In our home, Sunday starts with a leisurely breakfast (includes smashed avocados on toast with Swiss cheese). We like to listen to NPR radio (news, Car Talk and Prairie Home Companion) and we go to either English mass at 11 am or Spanish mass at 12:30 pm. Sometimes we drive about ten miles to a neighboring parish for 11:30 mass, and stop at vegetable & fruit stands on the way home. Ice cream or sweet corn after mass (vendors just outside the church door), and usually for lunch my wife either cooks a chicken or buys some already-cooked chicken. We usually discuss the readings and the priests sermon, and things related.With luck, all this is usually followed by a mid-afternoon nap. Later in the afternoon I might fiddle a bit in the yard, and usually friends stop by and the kids play. Depending on what my wife says, sometimes I cook dinner on the BBQ.I like Sundays.

Tradition in my extended family: Mass; a big, long, lazy Sunday meal (always prepared by women), gathering multiple generations of the family -- relatives within driving distance gather together, while the others get a phone call; and, in the more traditional-minded part of the family, neighbors and friends stopping by for dessert and coffee. It's all about spending time together as a community, and, in France, that translates into eating together.

Claire, both of your comments paint a picture of wonderful ways to keep the Sabbath. Speaking for myself: Sunday mass is a lovely respite, not only the worship and ministry but the person-to-person/socializing that comes before and afterward.Beyond that, I'm still up to my chin in parenthood, so I'm still making meals for the kids, making sure they get homework done as on other school nights - like a lot other days.If it's lawnmowing season and it rained on Saturday, I'm also probably working in the yard.

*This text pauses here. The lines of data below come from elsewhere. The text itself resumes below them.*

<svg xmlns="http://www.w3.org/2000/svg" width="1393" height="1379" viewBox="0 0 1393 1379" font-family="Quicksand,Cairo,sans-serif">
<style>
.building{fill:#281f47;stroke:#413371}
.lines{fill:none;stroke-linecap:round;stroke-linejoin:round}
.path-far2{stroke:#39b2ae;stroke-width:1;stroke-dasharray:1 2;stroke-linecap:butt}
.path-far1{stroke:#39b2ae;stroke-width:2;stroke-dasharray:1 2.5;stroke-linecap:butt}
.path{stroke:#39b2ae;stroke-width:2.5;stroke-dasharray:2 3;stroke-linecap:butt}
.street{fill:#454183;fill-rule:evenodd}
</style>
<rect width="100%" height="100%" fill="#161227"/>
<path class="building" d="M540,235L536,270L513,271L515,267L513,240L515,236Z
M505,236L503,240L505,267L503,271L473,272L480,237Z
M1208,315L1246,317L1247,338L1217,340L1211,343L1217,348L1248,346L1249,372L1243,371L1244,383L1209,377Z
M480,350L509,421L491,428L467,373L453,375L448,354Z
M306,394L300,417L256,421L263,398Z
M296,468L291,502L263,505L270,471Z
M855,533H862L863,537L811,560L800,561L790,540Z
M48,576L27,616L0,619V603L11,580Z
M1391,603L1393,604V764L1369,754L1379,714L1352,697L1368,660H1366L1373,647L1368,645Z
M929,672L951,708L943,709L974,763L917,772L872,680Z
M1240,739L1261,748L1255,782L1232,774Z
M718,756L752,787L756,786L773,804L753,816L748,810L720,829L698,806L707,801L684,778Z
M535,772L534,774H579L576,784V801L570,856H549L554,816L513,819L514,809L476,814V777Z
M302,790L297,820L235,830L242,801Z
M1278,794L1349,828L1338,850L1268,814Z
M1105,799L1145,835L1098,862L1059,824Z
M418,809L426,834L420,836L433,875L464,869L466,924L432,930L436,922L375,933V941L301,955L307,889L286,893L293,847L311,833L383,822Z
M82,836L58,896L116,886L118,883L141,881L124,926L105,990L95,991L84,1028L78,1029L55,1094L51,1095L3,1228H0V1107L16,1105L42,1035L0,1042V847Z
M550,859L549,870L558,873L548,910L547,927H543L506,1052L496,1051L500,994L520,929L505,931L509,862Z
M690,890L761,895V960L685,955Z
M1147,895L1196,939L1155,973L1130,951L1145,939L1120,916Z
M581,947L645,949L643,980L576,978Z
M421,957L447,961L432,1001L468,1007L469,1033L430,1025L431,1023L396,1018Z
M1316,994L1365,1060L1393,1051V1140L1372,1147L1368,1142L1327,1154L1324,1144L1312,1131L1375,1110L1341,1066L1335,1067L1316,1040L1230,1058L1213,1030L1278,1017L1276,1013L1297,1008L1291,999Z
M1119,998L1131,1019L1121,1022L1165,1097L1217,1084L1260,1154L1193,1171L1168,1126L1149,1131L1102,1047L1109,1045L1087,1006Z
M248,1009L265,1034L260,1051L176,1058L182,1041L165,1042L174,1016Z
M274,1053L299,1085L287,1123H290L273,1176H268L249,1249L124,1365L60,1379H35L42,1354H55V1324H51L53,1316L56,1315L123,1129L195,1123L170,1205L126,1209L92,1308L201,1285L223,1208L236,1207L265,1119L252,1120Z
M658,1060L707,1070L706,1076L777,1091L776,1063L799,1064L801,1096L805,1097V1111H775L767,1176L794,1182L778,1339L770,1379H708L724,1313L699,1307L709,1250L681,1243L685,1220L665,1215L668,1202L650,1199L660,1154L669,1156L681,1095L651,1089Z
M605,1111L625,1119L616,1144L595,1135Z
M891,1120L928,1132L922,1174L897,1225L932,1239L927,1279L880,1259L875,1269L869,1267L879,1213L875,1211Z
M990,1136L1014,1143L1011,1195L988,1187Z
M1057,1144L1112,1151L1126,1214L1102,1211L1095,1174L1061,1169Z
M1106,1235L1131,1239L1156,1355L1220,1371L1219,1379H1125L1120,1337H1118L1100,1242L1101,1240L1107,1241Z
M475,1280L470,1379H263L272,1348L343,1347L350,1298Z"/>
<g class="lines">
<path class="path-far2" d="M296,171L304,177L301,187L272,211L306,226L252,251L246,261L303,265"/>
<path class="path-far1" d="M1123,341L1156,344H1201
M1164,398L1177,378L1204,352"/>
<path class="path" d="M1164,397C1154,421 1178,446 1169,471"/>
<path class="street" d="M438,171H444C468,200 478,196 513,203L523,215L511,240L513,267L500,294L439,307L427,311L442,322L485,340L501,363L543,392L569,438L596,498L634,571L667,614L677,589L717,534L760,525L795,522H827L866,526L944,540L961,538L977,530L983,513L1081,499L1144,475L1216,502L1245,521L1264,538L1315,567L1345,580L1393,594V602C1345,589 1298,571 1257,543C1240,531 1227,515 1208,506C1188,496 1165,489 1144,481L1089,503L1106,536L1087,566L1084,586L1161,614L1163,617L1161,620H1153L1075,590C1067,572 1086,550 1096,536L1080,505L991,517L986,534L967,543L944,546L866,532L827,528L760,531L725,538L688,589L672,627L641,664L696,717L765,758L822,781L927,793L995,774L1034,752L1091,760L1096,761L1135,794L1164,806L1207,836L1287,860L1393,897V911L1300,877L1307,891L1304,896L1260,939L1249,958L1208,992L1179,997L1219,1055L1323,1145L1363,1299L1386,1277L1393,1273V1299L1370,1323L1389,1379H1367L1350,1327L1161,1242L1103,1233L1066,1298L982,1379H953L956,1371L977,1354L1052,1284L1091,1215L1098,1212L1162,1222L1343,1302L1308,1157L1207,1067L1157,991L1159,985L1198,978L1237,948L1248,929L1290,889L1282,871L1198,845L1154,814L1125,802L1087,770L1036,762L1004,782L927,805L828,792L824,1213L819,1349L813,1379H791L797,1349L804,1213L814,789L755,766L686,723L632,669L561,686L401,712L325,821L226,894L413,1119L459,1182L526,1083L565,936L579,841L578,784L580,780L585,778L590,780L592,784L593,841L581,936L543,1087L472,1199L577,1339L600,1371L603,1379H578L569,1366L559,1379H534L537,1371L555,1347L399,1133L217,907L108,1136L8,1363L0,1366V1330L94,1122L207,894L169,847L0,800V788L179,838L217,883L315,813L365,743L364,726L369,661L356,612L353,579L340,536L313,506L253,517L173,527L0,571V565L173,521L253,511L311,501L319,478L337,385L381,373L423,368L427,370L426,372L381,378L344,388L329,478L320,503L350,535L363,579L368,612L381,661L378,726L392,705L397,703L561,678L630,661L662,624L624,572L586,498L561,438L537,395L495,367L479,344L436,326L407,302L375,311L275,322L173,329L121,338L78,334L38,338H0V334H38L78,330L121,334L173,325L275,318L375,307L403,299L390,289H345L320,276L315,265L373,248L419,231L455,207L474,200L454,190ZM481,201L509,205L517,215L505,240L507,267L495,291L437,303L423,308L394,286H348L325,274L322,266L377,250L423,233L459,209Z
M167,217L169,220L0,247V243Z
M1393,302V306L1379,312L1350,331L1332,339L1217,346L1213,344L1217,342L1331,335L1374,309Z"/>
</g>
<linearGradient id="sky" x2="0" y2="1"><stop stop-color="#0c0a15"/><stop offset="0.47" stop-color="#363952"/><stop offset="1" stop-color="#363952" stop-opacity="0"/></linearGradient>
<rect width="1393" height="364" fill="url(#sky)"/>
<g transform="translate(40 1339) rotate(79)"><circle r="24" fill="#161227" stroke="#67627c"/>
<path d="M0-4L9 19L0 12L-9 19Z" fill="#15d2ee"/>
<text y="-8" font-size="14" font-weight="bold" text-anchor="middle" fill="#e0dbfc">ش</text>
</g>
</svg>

With all the liturgical commissions and wars why has no one thought of ways to restore the sabbath/community. Sabbath is rest but is it not primarily the gathering of the People of God to celebrate who they are as a redeemed people and their priesthood?

Now Bill is straying away from my vision of Sabbath:With all the liturgical commissions and wars why has no one thought of ways to restore the sabbath/community. Sabbath is rest but is it not primarily the gathering of the People of God to celebrate who they are as a redeemed people and their priesthood?Ken sez - The liturgical wars you cite are mainly in the minds of a few who bother themselves and waste mainly their own time, clicking their tongues and tsk tsking about not be able to run all over the building during mass and about ritual style and other superficial things they do not like.In my view the Sabbath is not primary a time for us to celebrate who we are. Rather, it is a time for us to celebrate who God is, how great He is, how He has blessed us, and to recall just how we depend on Him. All week long we all get an earful of what our community thinks. No offense to anyone, but at Mass I want to hear what God thinks, not necessarily what I or my fellow parishioners think.

Ken, Perhaps you did not see where I said we are the people of God. That is who we are unless you would prefer that we are the people of the Republican party. And there is an ancient tradition of what your fellow parishioners think. It is called sensus fidelium. But I understand your stress on the rubrics which are necessary when the Spirit does not prevail. Is listening to NPR a substitute for the kiss of peace?